BEGIN

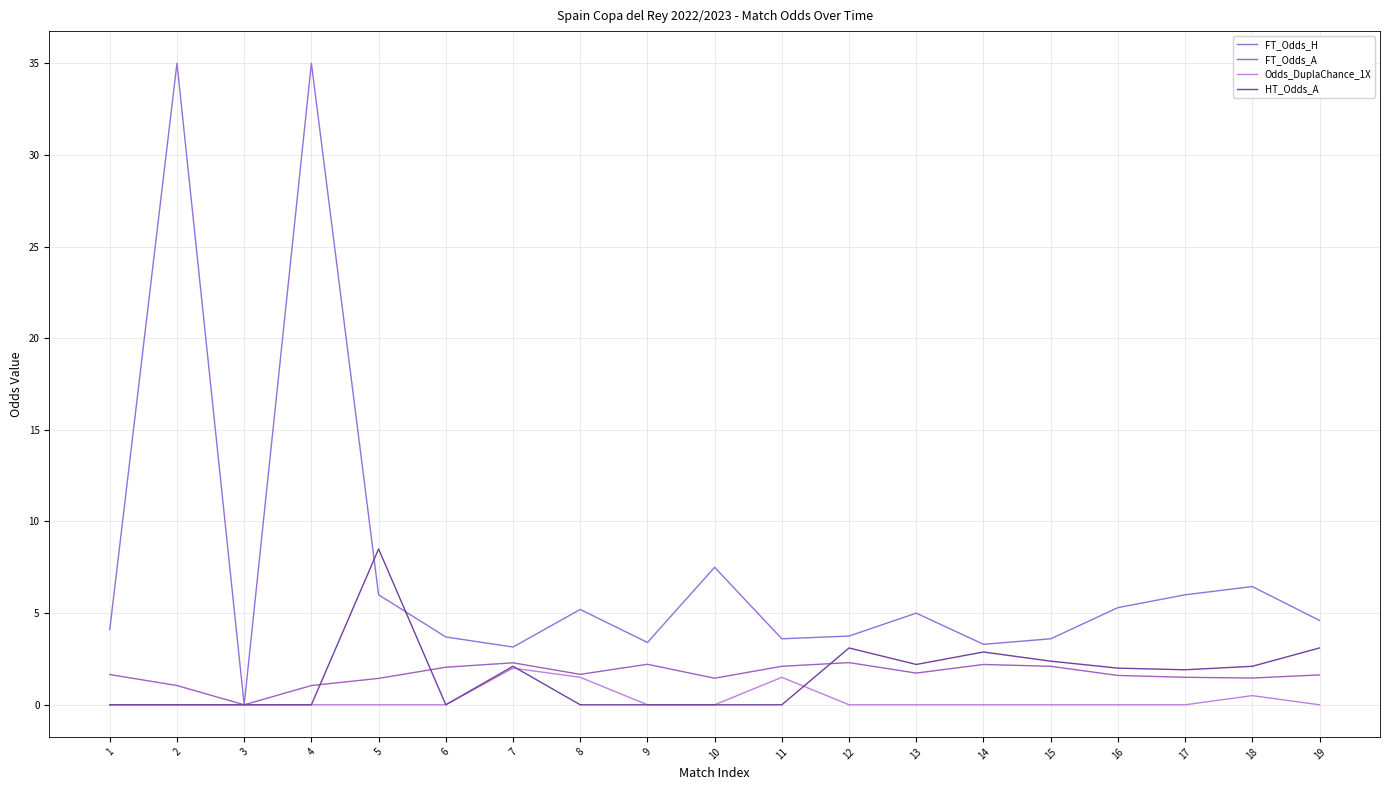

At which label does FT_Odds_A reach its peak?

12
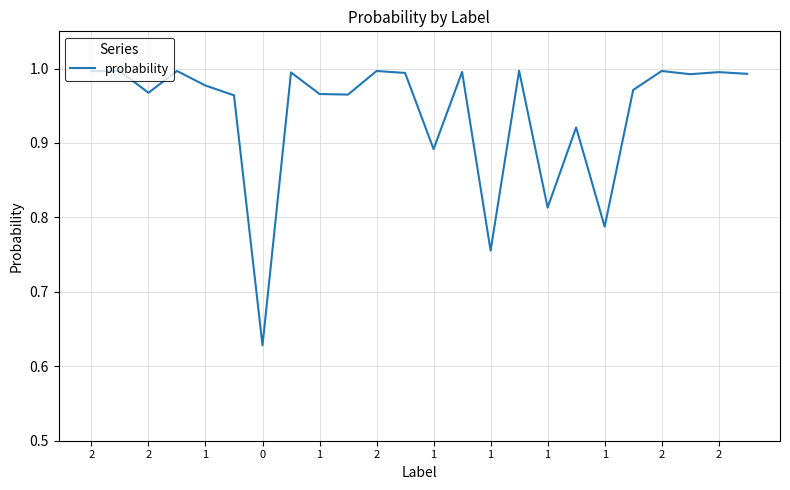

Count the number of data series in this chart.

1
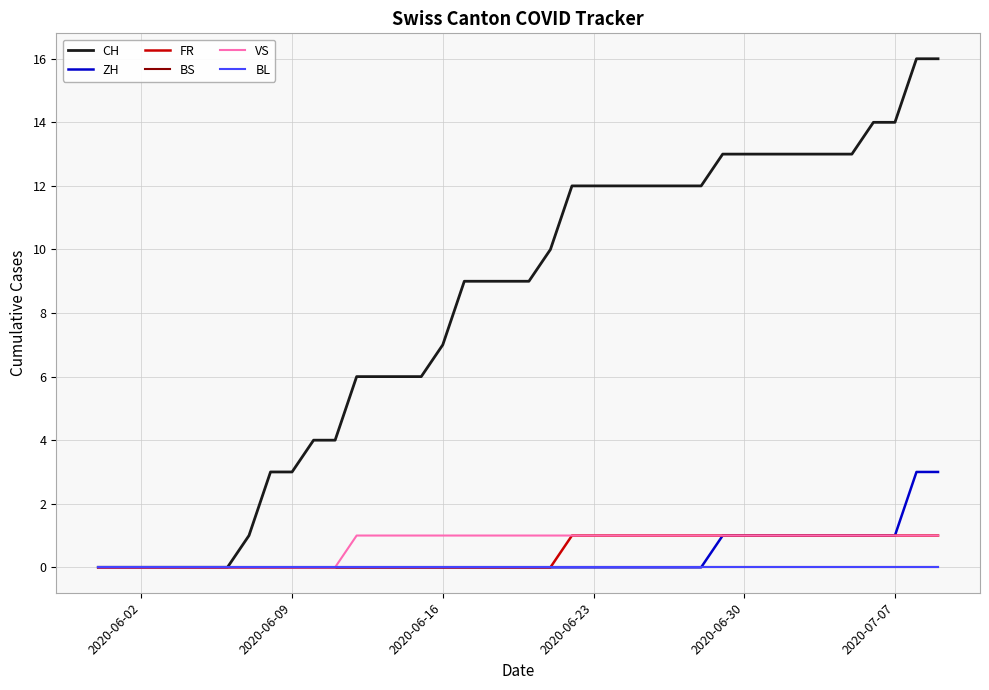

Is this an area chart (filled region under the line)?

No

END

→ Problem to work on:
Retype every item above word for word, omitting the pictures.

→ Response for this exercise:
At which label does FT_Odds_A reach its peak?

12

Count the number of data series in this chart.

1

Is this an area chart (filled region under the line)?

No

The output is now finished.